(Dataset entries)
+ + + +

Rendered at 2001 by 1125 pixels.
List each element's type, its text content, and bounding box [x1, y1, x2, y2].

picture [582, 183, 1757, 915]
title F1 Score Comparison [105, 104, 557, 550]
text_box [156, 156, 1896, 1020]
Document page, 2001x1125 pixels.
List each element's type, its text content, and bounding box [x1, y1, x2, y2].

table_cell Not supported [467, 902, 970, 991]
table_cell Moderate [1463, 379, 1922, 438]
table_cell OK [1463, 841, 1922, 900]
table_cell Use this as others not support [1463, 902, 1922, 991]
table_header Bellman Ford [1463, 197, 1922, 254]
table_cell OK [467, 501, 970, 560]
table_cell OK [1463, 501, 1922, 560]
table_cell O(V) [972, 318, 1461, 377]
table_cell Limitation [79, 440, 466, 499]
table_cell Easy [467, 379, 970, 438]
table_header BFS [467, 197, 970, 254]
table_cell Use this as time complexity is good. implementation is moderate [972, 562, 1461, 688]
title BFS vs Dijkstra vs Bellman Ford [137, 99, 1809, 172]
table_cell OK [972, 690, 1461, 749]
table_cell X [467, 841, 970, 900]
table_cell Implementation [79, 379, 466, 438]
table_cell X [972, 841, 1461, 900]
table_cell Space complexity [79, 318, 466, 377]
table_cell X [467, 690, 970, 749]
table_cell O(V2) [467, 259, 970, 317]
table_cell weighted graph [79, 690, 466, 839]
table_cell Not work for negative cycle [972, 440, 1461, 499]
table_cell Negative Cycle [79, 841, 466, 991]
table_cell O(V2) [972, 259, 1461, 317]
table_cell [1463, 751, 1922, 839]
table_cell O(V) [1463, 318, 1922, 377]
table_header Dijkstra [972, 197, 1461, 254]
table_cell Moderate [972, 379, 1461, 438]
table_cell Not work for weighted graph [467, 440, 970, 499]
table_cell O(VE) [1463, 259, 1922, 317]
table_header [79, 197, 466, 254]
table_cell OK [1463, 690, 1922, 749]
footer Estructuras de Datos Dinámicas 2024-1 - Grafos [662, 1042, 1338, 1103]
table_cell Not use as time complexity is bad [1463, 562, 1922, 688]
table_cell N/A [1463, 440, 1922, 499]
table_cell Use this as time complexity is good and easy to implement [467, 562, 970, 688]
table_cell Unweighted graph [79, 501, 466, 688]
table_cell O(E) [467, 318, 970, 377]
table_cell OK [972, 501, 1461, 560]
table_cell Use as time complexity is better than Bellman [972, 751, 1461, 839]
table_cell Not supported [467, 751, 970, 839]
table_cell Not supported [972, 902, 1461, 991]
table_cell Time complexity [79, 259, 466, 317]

+ + + +

Report the number of lines in the entries above that include the string "work". Give nothing but the number.

● **Finished task**
2